Der vollständige Startzyklus im Basisspiel dauert 3,684 Ticks, also etwa 61.417 Sekunden. Die wichtige Aufschlüsselung ist, dass das Zusammenbauen von 100 Raketenbauteil auf 1,250 Ticks gedrückt werden kann, aber die Phasen zum Vorbereiten, Einsetzen, Starten und Zurücksetzen brauchen weiterhin ihre eigene Zeit. Das Einsetzen eines Satellit mit einem schnellen Greifarm dauert nur 14 Ticks, was bedeutet, dass nicht das Einsetzen der Nutzlast dein Engpass ist, sondern die Versorgung. Wenn sich deine Startfrequenz langsam anfühlt, erweitere die Produktionslinien für Raketenbrennstoffe, Leichtbau und Mikrocomputer, bevor du dem Raketensilos die Schuld gibst.

In Space Age kann das Raketensilo eine zweite Rakete puffern und die Tür-schließen/öffnen-Animation überspringen, was für wiederholte Starts eine echte Verbesserung ist. Wenn dieser Puffer bereit ist, sinkt der Zyklus auf 1.617 Ticks, also etwa 26,95 Sekunden, vorausgesetzt, der Rest deiner Anlage kann mithalten. Dadurch werden gepufferte Starts deutlich geschmeidiger, aber nur, wenn du die nötige Raketenbauteil-Rate aufrechterhalten kannst, um sie zu versorgen. In der Praxis besteht deine Aufgabe darin, das Silo vor Engpässen zu bewahren, die Satelliten-Pipeline gefüllt zu halten und die Frachtlandeplatz bereit zu halten, um die Rückkehrladungen zu empfangen.

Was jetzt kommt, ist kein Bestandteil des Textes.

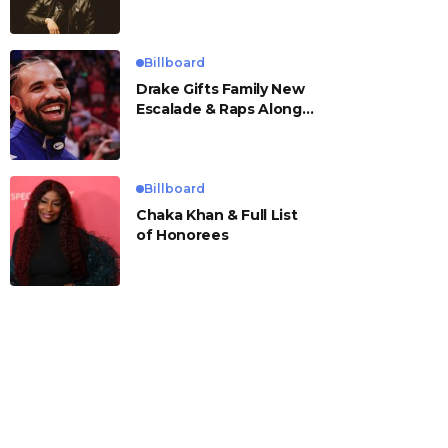
Billboard
Drake Gifts Family New
Escalade & Raps Along
to ‘Janice STFU’
Billboard
Chaka Khan & Full List
of Honorees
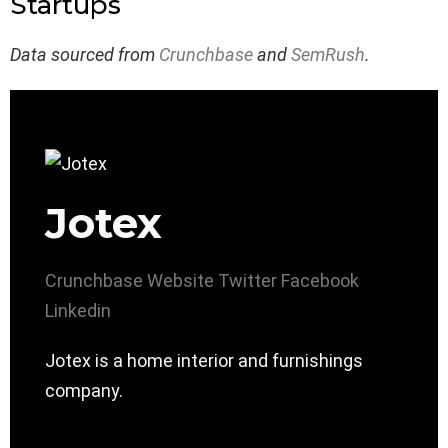
Startups
Data sourced from
Crunchbase
and
SemRush
.
Jotex
Crunchbase
Website
Twitter
Facebook
Linkedin
Jotex is a home interior and furnishings
company.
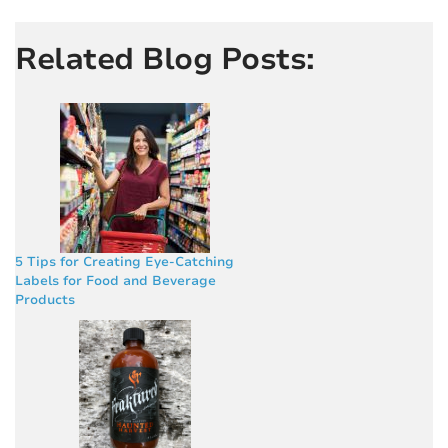
Related Blog Posts:
5 Tips for Creating Eye-Catching
Labels for Food and Beverage
Products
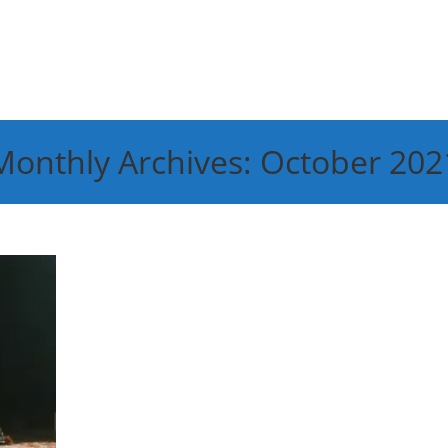
Monthly Archives: October 202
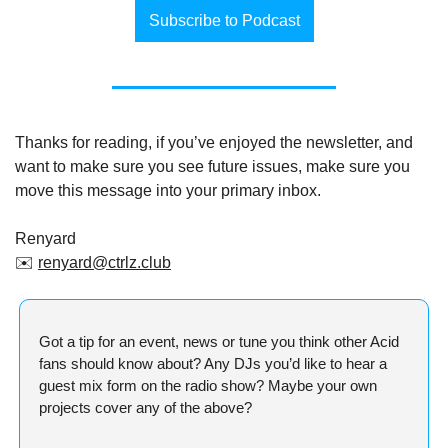
Subscribe to Podcast
Thanks for reading, if you’ve enjoyed the newsletter, and 
want to make sure you see future issues, make sure you 
move this message into your primary inbox.
Renyard
✉️ 
renyard@ctrlz.club
Got a tip for an event, news or tune you think other Acid 
fans should know about? Any DJs you’d like to hear a 
guest mix form on the radio show? Maybe your own 
projects cover any of the above?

Wenn du den kürzesten Weg zu zuverlässigem Forschungsfortschritt suchst, konzentriere dich in dieser Reihenfolge auf drei Dinge: eine stabile Raketenbrennstoffe-Produktion, eine automatisierte Raketenbauteil-Versorgung und eine eigene Satellit-Montagelinie. Wenn das sitzt, hört das Raketensilo auf, nur ein Prestigegebäude zu sein, und wird zu einem der wertvollsten Produktionskreisläufe in deiner Fabrik.